A new U.S. study on sockeye shows the salmon fishing strategy for British Columbia needs to be reorganized to do a better job of protecting weak stocks, rather than on maximizing the catch when runs are large, salmon experts say. “I think it has huge implications to our current sockeye situation,” Craig Orr, executive director of Watershed Watch Salmon Society, said in reaction to a research paper released Wednesday by the University of Washington.
The study found the key to maintaining healthy salmon stocks over time lies in ensuring there is a wide diversity of stocks within a given species.
The researchers looked at Bristol Bay, Alaska, where the annual run of 30 million sockeye has remained stable since 1950 because of a harvest strategy that ensures weak stocks are protected, while maximizing the commercial catch. During that same period, sockeye runs in B.C. rivers, such as the Fraser and Skeena, have gone through dramatic ups and downs. Mr. Orr said the problem in British Columbia has been that fisheries target big runs of salmon where many stocks are mixed together. The result has been an erosion of the smaller stocks, which diminishes the population diversity the Alaska study found to be so important.

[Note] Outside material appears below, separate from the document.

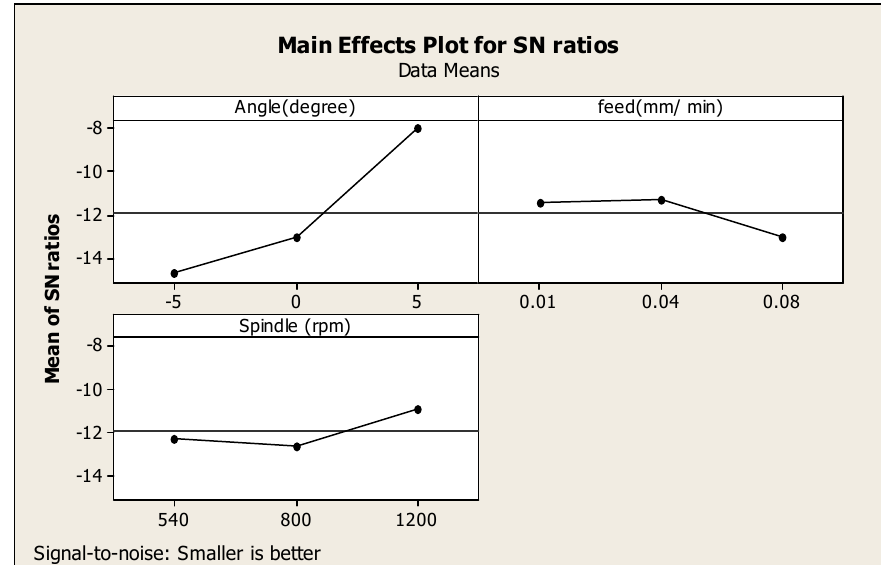
Fig. 3. Plot for signal to noise for brass .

“The … paper clearly shows that our best bet for maintaining both Fraser sockeye productivity and fishing opportunities for Fraser sockeye is to manage for diversity,” Mr. Orr said. “Right now we tend to base fisheries on the strength of one or two dominant runs … and we are prepared to fish those runs hard, even if it means overfishing less productive stocks, sometimes to the very brink of extirpation.”
Jeffery Young, an aquatic biologist with the David Suzuki Foundation, agrees. “We’ve always known that protecting biodiversity is a key element of keeping ecosystems functioning … what this study homes in on is how true that is for salmon,” Mr. Young said.